**PROVIDED TEXT:**
........

= Personalized audio message =

A personalized audio message is a compiled, personalized voice message that individually addresses the recipient by name. These voice messages can be delivered through a myriad of channels, the most popular of which include phone transmission, email, web, and social media sites such as Facebook. Traditionally these messages are recorded by recognizable figures or people of notoriety to enhance the impact the message has on its audience. Because of demanding schedules, automated computer systems are generally used to help compile separate recordings by the recorder, to reduce recording times.

==Notable examples==
Several personalized audio messages have gone viral in recent years. One of them is 'Send a call from Santa' that lets kids and parents fill out a web form and have Santa personally call them for free with information specific to their interests. Politicians have also used personalized audio messages to connect with prospective voters. In 2008 Meg Whitman sent out personalized robo calls to remind her constituents to go out and vote on election day. Mitt Romney also gained national attention in early 2012 when North Carolina voters received personalized phone messages asking them for support in the primaries. Romney used the same technology in 2008 to deliver similar messages, and the technology has been widely used by a variety of politicians at all levels since 2004.

== Personalization ==
Personalization technology enables the dynamic insertion, customization or suggestion of content in any format that is relevant to the individual user, based on the user's implicit behavior and preferences, and explicitly given details. The use of personalization on marketing materials or campaigns can increase response rates by an average of 36%. Personalized audio messaging is a marketing strategy involving the delivery of personalized audio segments to a targeted audience in the hopes of increasing response rates. Several commercial vendors have evolved and offer technology platforms to automate the process, the most well known include PersoniCom, Votilogy, Sound Messaging Inc., Trisynergy Media, and desktop editing tool Audacity.

........

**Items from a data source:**
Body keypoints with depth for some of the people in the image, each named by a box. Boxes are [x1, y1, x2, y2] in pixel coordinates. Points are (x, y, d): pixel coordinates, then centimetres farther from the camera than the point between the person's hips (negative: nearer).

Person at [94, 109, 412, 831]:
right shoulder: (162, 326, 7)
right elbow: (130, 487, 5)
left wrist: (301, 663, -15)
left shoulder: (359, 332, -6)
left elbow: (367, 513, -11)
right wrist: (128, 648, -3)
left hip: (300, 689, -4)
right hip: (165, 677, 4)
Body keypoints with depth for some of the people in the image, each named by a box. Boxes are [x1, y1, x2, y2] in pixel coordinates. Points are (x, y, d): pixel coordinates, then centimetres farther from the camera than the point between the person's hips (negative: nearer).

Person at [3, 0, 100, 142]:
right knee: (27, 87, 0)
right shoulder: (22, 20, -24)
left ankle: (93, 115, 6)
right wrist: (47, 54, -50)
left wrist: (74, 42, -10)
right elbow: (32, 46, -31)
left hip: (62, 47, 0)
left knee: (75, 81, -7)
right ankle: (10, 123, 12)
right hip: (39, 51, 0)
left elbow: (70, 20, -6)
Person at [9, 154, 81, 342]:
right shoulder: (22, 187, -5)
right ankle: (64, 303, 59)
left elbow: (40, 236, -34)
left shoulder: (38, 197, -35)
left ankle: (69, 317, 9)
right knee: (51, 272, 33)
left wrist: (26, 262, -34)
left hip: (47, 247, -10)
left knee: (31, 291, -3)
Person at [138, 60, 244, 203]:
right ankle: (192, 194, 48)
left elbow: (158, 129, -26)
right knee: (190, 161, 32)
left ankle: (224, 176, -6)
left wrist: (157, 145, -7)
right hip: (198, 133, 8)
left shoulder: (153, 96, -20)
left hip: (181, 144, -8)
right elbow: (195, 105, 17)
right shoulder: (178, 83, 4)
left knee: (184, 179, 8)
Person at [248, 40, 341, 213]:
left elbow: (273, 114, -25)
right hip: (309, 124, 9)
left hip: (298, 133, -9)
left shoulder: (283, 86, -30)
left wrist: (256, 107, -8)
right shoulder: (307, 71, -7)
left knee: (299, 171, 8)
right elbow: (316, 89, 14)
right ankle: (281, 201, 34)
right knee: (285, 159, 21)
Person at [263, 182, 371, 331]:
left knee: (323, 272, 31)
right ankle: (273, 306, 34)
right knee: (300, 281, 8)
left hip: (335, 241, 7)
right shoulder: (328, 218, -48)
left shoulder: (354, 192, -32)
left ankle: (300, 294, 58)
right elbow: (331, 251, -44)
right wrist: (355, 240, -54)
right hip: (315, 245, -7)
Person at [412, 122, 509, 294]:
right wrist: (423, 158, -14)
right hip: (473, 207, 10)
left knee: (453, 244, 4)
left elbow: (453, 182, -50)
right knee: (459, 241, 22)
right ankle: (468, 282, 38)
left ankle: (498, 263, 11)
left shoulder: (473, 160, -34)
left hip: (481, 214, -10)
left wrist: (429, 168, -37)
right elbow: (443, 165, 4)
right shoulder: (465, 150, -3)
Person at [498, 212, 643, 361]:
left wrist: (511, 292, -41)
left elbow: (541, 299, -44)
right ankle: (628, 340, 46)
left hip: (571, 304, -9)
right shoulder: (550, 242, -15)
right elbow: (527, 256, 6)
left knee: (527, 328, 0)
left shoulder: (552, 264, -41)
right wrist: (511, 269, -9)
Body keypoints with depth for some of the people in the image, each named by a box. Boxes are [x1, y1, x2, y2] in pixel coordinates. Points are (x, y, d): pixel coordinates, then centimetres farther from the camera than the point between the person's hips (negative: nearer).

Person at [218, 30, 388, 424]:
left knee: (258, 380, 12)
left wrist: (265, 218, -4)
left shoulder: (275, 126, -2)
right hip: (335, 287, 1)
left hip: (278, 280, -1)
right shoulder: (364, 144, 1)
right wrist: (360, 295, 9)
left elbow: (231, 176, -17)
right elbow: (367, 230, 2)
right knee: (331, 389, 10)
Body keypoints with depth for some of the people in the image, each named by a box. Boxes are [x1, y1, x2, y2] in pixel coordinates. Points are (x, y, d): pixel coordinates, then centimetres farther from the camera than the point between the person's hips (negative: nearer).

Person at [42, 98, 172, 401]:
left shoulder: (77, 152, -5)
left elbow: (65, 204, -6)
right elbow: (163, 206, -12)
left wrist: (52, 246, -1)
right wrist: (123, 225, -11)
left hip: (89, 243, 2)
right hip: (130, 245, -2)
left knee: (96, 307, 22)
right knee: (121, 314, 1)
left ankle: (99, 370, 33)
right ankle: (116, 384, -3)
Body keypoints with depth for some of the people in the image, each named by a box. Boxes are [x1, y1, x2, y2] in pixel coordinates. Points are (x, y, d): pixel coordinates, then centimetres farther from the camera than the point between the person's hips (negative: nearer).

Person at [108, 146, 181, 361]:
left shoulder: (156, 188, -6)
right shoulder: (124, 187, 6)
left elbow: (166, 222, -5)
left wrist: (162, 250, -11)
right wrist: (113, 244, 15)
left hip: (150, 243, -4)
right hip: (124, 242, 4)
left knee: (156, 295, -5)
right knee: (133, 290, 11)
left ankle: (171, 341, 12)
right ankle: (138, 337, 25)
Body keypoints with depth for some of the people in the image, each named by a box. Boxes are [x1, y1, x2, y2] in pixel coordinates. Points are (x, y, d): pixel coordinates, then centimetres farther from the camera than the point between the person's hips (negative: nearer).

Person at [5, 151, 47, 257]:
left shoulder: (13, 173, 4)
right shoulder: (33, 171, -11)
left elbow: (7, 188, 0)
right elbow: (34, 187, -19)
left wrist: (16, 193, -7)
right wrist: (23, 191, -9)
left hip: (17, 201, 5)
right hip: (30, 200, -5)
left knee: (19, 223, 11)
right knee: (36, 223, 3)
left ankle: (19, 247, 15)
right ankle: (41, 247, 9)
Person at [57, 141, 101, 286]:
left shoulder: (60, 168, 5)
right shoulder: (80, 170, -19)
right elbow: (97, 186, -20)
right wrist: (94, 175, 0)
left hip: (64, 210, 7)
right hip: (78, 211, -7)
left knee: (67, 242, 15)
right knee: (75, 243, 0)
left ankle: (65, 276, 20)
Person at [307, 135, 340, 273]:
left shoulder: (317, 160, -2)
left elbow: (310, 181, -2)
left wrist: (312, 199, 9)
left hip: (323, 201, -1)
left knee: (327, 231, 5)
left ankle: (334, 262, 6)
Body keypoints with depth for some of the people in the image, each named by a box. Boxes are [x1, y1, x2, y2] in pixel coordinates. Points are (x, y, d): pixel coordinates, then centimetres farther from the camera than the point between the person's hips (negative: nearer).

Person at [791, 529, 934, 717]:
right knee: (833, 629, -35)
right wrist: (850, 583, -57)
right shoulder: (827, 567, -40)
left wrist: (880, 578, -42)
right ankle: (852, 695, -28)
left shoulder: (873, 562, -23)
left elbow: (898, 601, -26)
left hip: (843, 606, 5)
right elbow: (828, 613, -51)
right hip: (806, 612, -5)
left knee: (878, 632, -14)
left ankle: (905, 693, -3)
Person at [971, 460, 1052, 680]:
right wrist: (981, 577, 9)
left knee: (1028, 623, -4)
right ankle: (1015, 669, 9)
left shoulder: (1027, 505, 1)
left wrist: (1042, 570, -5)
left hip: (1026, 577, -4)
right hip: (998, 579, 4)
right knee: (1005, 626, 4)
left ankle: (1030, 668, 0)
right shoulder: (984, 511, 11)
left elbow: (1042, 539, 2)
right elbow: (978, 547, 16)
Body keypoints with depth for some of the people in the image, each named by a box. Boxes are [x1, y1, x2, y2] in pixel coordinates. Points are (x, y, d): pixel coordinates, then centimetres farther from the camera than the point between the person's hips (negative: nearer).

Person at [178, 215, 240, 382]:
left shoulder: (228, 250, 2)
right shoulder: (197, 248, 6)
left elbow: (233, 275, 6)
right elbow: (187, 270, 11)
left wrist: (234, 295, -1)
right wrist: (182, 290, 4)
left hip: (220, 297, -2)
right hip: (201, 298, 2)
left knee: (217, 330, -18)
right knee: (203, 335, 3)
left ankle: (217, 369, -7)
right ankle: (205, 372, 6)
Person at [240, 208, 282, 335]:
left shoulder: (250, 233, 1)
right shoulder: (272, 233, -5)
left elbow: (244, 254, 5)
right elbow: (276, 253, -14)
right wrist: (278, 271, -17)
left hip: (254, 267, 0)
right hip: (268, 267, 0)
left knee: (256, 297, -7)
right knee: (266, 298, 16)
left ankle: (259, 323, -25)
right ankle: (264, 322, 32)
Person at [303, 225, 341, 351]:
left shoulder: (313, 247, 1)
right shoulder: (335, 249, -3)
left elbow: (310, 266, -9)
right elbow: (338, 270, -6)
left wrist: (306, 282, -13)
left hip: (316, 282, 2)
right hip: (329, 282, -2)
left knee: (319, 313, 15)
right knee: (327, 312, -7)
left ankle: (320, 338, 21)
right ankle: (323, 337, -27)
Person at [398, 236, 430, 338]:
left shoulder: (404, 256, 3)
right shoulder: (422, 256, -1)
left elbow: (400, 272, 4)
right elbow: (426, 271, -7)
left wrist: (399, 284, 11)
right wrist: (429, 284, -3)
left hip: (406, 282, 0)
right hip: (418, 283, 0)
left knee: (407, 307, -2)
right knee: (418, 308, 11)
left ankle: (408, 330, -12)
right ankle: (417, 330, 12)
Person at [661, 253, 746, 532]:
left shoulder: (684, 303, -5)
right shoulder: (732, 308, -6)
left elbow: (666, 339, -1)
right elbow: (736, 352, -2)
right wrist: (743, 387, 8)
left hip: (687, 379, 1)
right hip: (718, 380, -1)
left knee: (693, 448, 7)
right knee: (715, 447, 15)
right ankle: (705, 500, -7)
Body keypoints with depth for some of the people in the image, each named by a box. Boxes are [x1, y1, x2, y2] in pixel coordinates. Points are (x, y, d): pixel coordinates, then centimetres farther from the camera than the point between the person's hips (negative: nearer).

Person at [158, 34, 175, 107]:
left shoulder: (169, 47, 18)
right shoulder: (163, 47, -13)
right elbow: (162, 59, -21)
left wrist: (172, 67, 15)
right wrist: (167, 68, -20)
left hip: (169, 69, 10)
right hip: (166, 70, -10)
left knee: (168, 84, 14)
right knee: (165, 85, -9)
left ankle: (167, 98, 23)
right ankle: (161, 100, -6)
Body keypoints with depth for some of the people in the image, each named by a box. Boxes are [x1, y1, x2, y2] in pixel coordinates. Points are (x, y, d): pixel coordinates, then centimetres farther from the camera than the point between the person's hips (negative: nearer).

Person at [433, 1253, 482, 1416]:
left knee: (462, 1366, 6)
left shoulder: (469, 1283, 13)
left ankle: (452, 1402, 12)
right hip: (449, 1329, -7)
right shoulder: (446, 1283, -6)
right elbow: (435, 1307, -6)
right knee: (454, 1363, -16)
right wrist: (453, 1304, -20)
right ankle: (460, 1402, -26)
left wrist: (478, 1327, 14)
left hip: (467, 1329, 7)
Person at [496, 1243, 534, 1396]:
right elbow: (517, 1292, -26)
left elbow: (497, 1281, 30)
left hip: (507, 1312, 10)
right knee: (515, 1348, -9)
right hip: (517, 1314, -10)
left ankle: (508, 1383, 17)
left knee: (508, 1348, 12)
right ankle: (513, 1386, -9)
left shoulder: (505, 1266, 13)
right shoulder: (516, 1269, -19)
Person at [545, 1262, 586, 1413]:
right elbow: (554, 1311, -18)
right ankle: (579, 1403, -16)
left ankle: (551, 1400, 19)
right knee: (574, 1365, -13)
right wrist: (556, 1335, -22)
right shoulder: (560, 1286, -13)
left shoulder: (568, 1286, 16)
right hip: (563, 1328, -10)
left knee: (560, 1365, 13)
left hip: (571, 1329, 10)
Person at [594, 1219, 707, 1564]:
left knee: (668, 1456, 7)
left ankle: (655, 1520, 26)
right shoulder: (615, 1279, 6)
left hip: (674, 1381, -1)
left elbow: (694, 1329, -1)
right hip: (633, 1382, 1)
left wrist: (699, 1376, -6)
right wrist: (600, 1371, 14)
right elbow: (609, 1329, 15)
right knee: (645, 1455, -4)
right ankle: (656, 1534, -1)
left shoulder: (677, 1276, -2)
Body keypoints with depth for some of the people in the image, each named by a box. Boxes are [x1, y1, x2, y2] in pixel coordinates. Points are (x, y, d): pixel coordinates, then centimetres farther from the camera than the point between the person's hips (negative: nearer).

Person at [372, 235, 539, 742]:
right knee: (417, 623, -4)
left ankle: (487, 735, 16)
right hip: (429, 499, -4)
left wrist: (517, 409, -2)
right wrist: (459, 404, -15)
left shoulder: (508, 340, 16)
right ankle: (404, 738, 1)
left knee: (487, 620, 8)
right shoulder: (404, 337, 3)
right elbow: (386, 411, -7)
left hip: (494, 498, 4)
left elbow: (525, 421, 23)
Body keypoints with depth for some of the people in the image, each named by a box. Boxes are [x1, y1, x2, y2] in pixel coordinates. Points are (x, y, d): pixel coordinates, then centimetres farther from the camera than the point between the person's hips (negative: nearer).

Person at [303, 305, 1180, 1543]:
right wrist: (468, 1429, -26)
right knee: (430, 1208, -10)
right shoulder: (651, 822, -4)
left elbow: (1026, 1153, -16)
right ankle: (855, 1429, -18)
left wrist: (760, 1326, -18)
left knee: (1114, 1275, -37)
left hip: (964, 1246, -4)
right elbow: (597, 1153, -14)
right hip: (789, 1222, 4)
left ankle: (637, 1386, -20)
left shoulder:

........

**PROBLEM SET:**
• A. According to the article on personalized audio messages, by what average percentage can personalization on marketing materials or campaigns increase response rates?
• B. Reproduce the article on personalized audio messages from "A personalized audio" to "reduce recording times.".
• C. Write the next part of the article on personalized audio messages, picking up after its final sentence.

**SOLVED TASKS:**
• A. By an average of 36%.

• B.
A personalized audio message is a compiled, personalized voice message that individually addresses the recipient by name. These voice messages can be delivered through a myriad of channels, the most popular of which include phone transmission, email, web, and social media sites such as Facebook. Traditionally these messages are recorded by recognizable figures or people of notoriety to enhance the impact the message has on its audience. Because of demanding schedules, automated computer systems are generally used to help compile separate recordings by the recorder, to reduce recording times.

• C.
===In practice===

The United States of America had a population of 313,847,465 as of 2012. However, despite having such a large population with diverse backgrounds the distribution of first names in America is relatively homogeneous. Just 60 first names comprise over 50% of all men within the United States.

| Number of unique names (men & women): | Percentage of population: |
|---|---|
| 38 | 25% |
| 60 | 33% |
| 139 | 50% |
| 524 | 75% |

To create a personalized audio message, individual audio segments must be recorded and later reassembled to create one complete, cohesive message. Common first names are first identified and then recorded in succession. These audio segments are then merged with a message greeting and body that addresses a particular topic. The final result is one fluid message that recipients can download, access, or receive for listening purposes. By recording segments individually, recording times can be significantly reduced.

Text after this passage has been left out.